The dominant story is that Charles Darwin's theory of evolution by natural selection and Lamarckism were competing during the 19th century. Darwinism ultimately won, leading to what biologists call the Modern Synthesis. The theory argues the possibility that acquired traits can be acquired through inheritance and instead argues that organisms evolve through the selective action of environmental factors, like natural selection.
While Lamarck endorsed the idea of inheritance by acquired characters and his contemporaries offered a few words about this idea, it was never a central element in any of their evolutionary theorizing. This is partly due to the fact that it was never validated scientifically.
It's been more than 200 years since Lamarck was born and, in the age of genomics, there is a large body of evidence supporting the possibility of inheritance of acquired traits. This is also referred to as "neo Lamarckism", or more commonly epigenetic inheritance. This is a model that is just as valid as the popular neodarwinian model.
Evolution by the process of adaptation
One of the most common misconceptions about evolution is being driven by a struggle to survive. In fact, this view is a misrepresentation of natural selection and ignores the other forces that determine the rate of evolution. The struggle for existence is better described as a struggle to survive in a specific environment. This could be a challenge for not just other living things as well as the physical environment itself.
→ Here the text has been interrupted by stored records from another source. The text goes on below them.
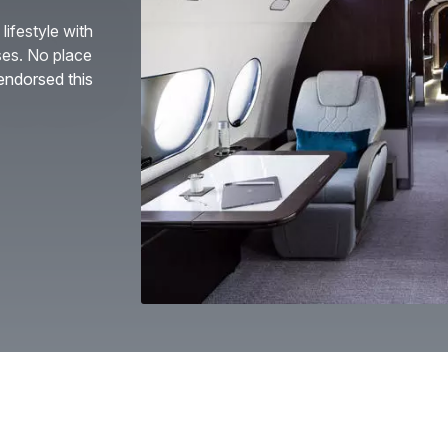
lifestyle with
ses. No place
endorsed this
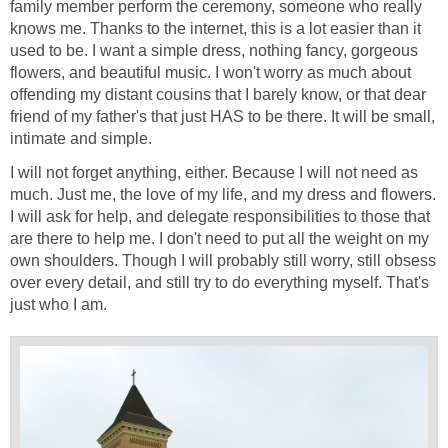
family member perform the ceremony, someone who really
knows me. Thanks to the internet, this is a lot easier than it
used to be. I want a simple dress, nothing fancy, gorgeous
flowers, and beautiful music. I won't worry as much about
offending my distant cousins that I barely know, or that dear
friend of my father's that just HAS to be there. It will be small,
intimate and simple.
I will not forget anything, either. Because I will not need as
much. Just me, the love of my life, and my dress and flowers.
I will ask for help, and delegate responsibilities to those that
are there to help me. I don't need to put all the weight on my
own shoulders. Though I will probably still worry, still obsess
over every detail, and still try to do everything myself. That's
just who I am.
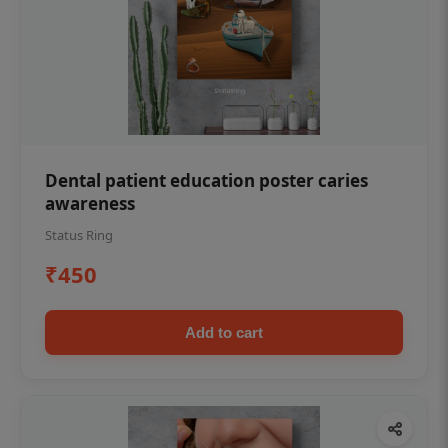
Dental patient education poster caries
awareness
Status Ring
₹450
Add to cart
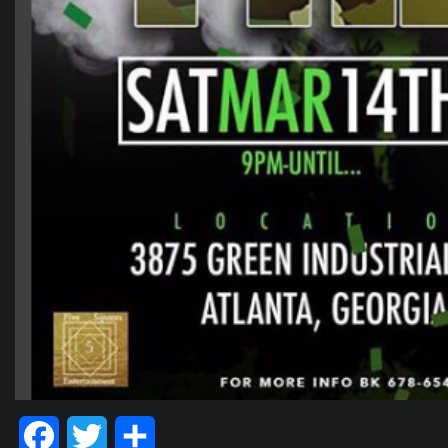
Facebook
Twitter
Share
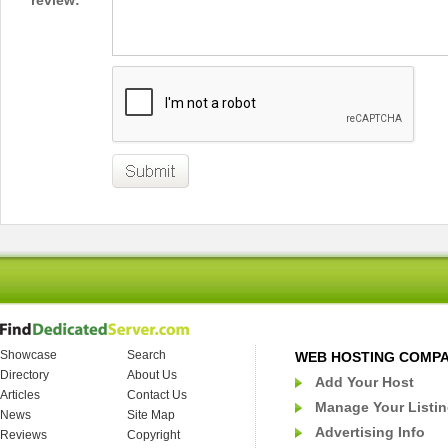
review:
Showcase
Search
WEB HOSTING COMP
Directory
About Us
Add Your Host
Articles
Contact Us
Manage Your Listi
News
Site Map
Advertising Info
Reviews
Copyright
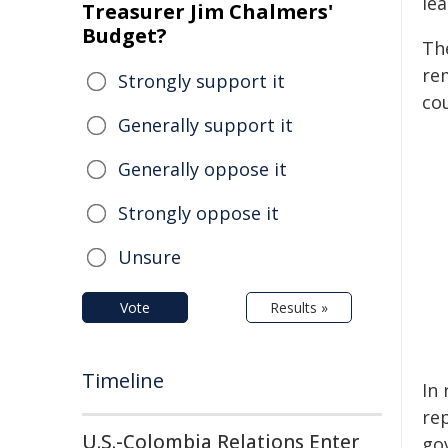
lea
Treasurer Jim Chalmers'
Budget?
Th
re
Strongly support it
cou
Generally support it
Generally oppose it
Strongly oppose it
Unsure
Vote
Results »
Timeline
In
re
U.S.-Colombia Relations Enter
go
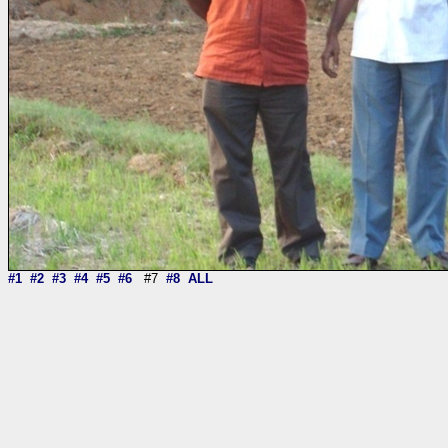
#1
#2
#3
#4
#5
#6
#7
#8
ALL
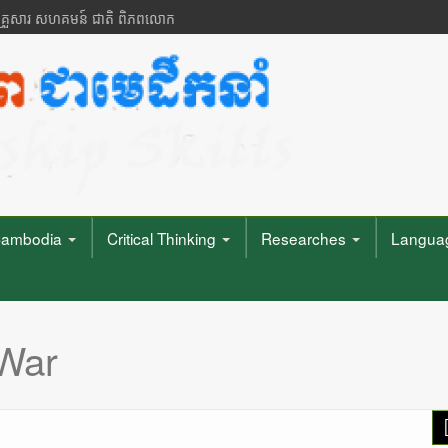
 គ្រួសារ សហគមន៍ ជាតិ ពិភពលោក
ambodia
Critical Thinking
Researches
Languag
War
Understanding click the following article is important to understand evolution. It is a feature that allows a living thing to live in its environment and reproduce. It could be a physiological feature, such as feathers or fur or a behavioral characteristic such as a tendency to move into the shade in hot weather or coming out at night to avoid the cold.
The capacity of an organism to extract energy from its environment and interact with other organisms, as well as their physical environments, is crucial to its survival. The organism must have the right genes to create offspring and be able find sufficient food and resources. The organism must be able to reproduce at the rate that is suitable for its specific niche.
These factors, together with mutation and gene flow result in changes in the ratio of alleles (different types of a gene) in the population's gene pool. The change in frequency of alleles can lead to the emergence of new traits, and eventually new species over time.
A lot of the traits we find appealing in animals and plants are adaptations. For instance lung or gills that extract oxygen from the air, fur and feathers as insulation, long legs to run away from predators and camouflage to conceal. However, a complete understanding of adaptation requires a keen eye to the distinction between the physiological and behavioral characteristics.
Physiological adaptations, like thick fur or gills are physical characteristics, whereas behavioral adaptations, such as the desire to find companions or to retreat into the shade in hot weather, are not. In addition, it is important to remember that lack of planning does not make something an adaptation. In fact, failing to consider the consequences of a decision can render it unadaptive, despite the fact that it may appear to be logical or even necessary.